The returned response is the same as the list of prepared queries above, only with a single item present. If the query does not exist then a 404 status code will be returned.

If ACLs are enabled, then the same token used to create the query (or a management token) must be supplied.

DELETE Method

The DELETE method is used to delete a prepared query.

By default, the datacenter of the agent is queried; however, the dc can be provided using the "?dc=" query parameter.

If ACLs are enabled, then the same token used to create the query (or a management token) must be supplied.

No body is required as part of this request.

If the API call succeeds, a 200 status code is returned.

/v1/query/<query or name>/execute

The query execute endpoint supports only the GET method and is used to execute a prepared query. The <query or name> argument is the ID or name of an existing prepared query.

By default, the datacenter of the agent is queried; however, the dc can be provided using the "?dc=" query parameter. This endpoint does not support blocking queries, but it does support all consistency modes.

Adding the optional "?near=" parameter with a node name will sort the resulting list in ascending order based on the estimated round trip time from that node. Passing "?near=_agent" will use the agent's node for the sort. If this is not present, then the nodes will be shuffled randomly and will be in a different order each time the query is executed.

An optional "?limit=" parameter can be used to limit the size of the list to the given number of nodes. This is applied after any sorting or shuffling.

The ACL token supplied when the prepared query was created will be used to execute the request, so no ACL token needs to be supplied (it will be ignored).

No body is required as part of this request.

If the query does not exist then a 404 status code will be returned. Otherwise, a JSON body will be returned like this:

{
  "Service": "redis",
  "Nodes": [
    {
      "Node": {
        "Node": "foobar",
        "Address": "10.1.10.12"
      },
      "Service": {
        "ID": "redis",
        "Service": "redis",
        "Tags": null,
        "Port": 8000
      },
      "Checks": [
        {
          "Node": "foobar",
          "CheckID": "service:redis",
          "Name": "Service 'redis' check",
          "Status": "passing",
          "Notes": "",
          "Output": "",
          "ServiceID": "redis",
          "ServiceName": "redis"
        },
        {
          "Node": "foobar",
          "CheckID": "serfHealth",
          "Name": "Serf Health Status",
          "Status": "passing",
          "Notes": "",
          "Output": "",
          "ServiceID": "",
          "ServiceName": ""
        }
      ],
    "DNS": {
      "TTL": "10s"
    },
    "Datacenter": "dc3",
    "Failovers": 2
  }]
}

The Nodes section contains the list of healthy nodes providing the given service, as specified by the constraints of the prepared query.

Service has the service name that the query was selecting. This is useful for context in case an empty list of nodes is returned.

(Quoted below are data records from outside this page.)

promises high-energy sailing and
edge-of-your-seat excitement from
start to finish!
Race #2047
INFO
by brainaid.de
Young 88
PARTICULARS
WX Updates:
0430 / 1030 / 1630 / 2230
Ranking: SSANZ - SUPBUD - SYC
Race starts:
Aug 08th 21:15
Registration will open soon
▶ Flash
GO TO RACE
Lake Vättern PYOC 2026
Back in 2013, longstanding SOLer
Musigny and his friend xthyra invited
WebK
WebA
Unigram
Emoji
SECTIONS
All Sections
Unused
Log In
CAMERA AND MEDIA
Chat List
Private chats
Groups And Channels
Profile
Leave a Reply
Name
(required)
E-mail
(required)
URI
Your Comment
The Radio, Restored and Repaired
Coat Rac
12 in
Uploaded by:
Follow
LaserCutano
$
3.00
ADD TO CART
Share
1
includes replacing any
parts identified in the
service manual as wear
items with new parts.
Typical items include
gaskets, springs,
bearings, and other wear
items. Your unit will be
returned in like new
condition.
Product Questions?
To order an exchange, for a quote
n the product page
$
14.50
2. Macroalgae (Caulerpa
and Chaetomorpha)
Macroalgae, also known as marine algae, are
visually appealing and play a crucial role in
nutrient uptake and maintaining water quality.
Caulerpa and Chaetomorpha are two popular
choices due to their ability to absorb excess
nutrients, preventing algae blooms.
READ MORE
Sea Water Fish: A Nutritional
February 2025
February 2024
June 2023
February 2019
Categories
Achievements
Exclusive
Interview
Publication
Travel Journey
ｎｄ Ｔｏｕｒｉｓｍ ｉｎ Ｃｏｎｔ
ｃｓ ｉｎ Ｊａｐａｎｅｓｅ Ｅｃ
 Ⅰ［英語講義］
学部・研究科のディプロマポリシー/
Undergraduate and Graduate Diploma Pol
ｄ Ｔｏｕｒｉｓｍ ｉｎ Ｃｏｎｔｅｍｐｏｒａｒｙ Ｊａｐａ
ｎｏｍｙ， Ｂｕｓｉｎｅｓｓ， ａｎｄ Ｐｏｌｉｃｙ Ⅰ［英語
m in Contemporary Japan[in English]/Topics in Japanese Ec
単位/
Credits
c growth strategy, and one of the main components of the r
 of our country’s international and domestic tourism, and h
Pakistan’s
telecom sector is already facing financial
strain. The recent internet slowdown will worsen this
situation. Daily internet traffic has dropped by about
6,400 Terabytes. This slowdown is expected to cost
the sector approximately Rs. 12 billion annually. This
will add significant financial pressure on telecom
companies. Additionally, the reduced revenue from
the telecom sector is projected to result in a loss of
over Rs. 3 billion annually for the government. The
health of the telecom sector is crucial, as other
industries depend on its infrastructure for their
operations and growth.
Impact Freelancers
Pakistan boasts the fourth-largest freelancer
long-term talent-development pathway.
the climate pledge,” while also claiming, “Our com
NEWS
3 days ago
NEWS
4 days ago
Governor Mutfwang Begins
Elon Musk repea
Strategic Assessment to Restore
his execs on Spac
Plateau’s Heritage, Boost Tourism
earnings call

DNS has information used when serving the results over DNS. This is just a copy of the structure given when the prepared query was created.

Datacenter has the datacenter that ultimately provided the list of nodes and Failovers has the number of remote datacenters that were queried while executing the query. This provides some insight into where the data came from. This will be zero during non-failover operations where there were healthy nodes found in the local datacenter.